**STATED GOAL:** Write the next few items of the educator's New Year's resolutions list, picking up after its last bullet and keeping the same voice.

**PAGE TEXT:**
A Millennial Educator’s List of New Years Resolutions for the 2015 Year of Learning

  • Put the people, partnerships, and possibilities of better first, always. Then projects. Then technology. Then Twitter.
  • Model radical vulnerability and transparency in the classroom, in the community, in the coffee shop,  in the tiny purple ed tech coach office. Be a person, not a teacher/principal/job title.
  • Keep on talking (and tweeting) about all the things — but really work on listening more. Listen to more student voices, listen to more teacher voices; become an empathetic listener of the learning revolution. None of us are alone — let’s stop acting like we are and start with really trying to hear what others are saying.
  • Amplify the voices. Use the head and heart to get more people talking about what matters, use the technology to get more people listening.
  • Intensify the why of it all. There is so much potential for so much more in so many. A little more emphasis and intensity won’t hurt. Keep amping it up. Keep sharing things that make you pumped!

**INFORMATION PROVIDED:**
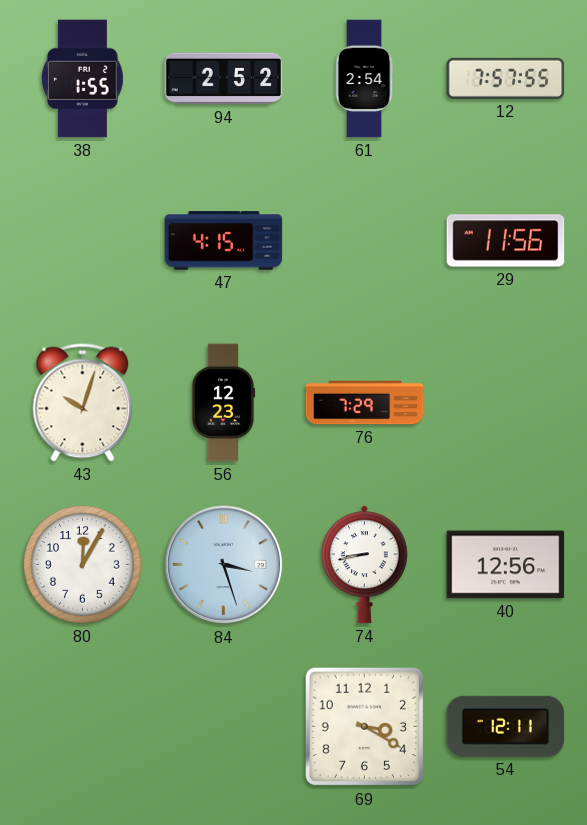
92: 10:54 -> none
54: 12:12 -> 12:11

**EXERCISE RESULT:**
  • Co-create spaces where real learning is happening and is owned by the learner — not the lecturer. Genuine leaders of their own learning. Life hack the classroom. Real voice. Real choice. Real learning.
  • Jam out whilst having a few more tiny purple office dance parties to celebrate the small wins. Small wins matter and they deserve jams, dance moves, and instagram posts. Don’t let perfect be the enemy of a little better.
  • Jump a little more. Take a few more leaps rather than checking out all the awesome possibilities from the ledge.
  • Keep asking why. A whole lot more asking why. Finding why. And acting on why.
  • Make more things (mistakes included). Model failure. Model trying again. And again. Write more things. Share more things. Support students and teachers in doing the same — over and over again until we get somewhere else. Lessons learned are not steps in the wrong direction if we’re actually learning.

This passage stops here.